During the summer of 1787 Washington presided over the Constitutional Convention which created a new system of government.  The process was daunting. Washington held the convention together during its heated debates until it could bring forth an original, highly successful governing system.

As our first president, Washington transformed a one-dimensional document into a living, workable government; fleshing the skeleton with policies, procedures and positions. Thereafter, he knew, uniquely, what would both preserve and destroy representative government. Thus, his views are invaluable.

As his tenure expired, Washington pled with future Americans to shun destructive politics. His Farewell Address, printed in the newspapers, offered wise, almost paternal, counsel.

Washington warned about the emergence of political parties in the United States, counseling that they divide the country, rather than unify. He said one of the “expedients” of political parties is that they misrepresent the opinions and aims of other parties.

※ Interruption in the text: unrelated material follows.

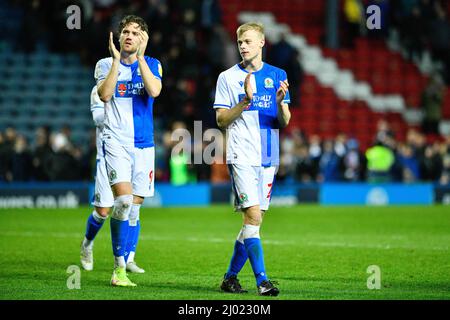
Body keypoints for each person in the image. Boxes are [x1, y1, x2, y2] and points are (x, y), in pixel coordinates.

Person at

He admonished, “[I wish to] warn you in the most solemn manner against the baneful effects of the Spirit of Party.” He counseled that the “alternate domination of one faction over another, sharpened by a spirit of revenge natural to party dissention…has perpetrated the most horrid enormities”--what he called a “frightful despotism”.  He advised that the party system “agitates the community with ill founded jealousies and false alarms…(their) common and continual mischiefs…are sufficient to make it the interest and duty of a wise People to discourage and restrain it [ the party system].”

Today we understand what he meant, largely because Americans have ignored his counsel and now live with the results he described. We watch a government paralyzed by partisan factions. We see destructive programs and policies inflicted on us by power hungry politicians determined to upstage each other. We flinch at the absurdities of political correctness. Careful observers understand that the political scene is a game—a play with assigned parts, an obscure plot, and rotating main characters. Infighting, outfighting—it all sounds the same after awhile. It has become obvious that the objective of most politicians is not truth, good government, or the welfare of America’s citizens. Our two major political parties want power above all else. Americans are being sold down the river, wholesale.

Washington was right. We are now the recipients of “frightful despotism”, delivered at the hands of those responsible to protect our liberties. How do we fix it? We can begin by protesting in no uncertain terms to those we elected. We can study the Constitution so we know what government should do. We can elect wise, good individuals. We can get involved at the local and state levels. That would be a good start.

If you wish to study Washington’s Farewell Address, please read a pre-1950 edition; later versions have “sanitized” his comments about God’s influence on our nation.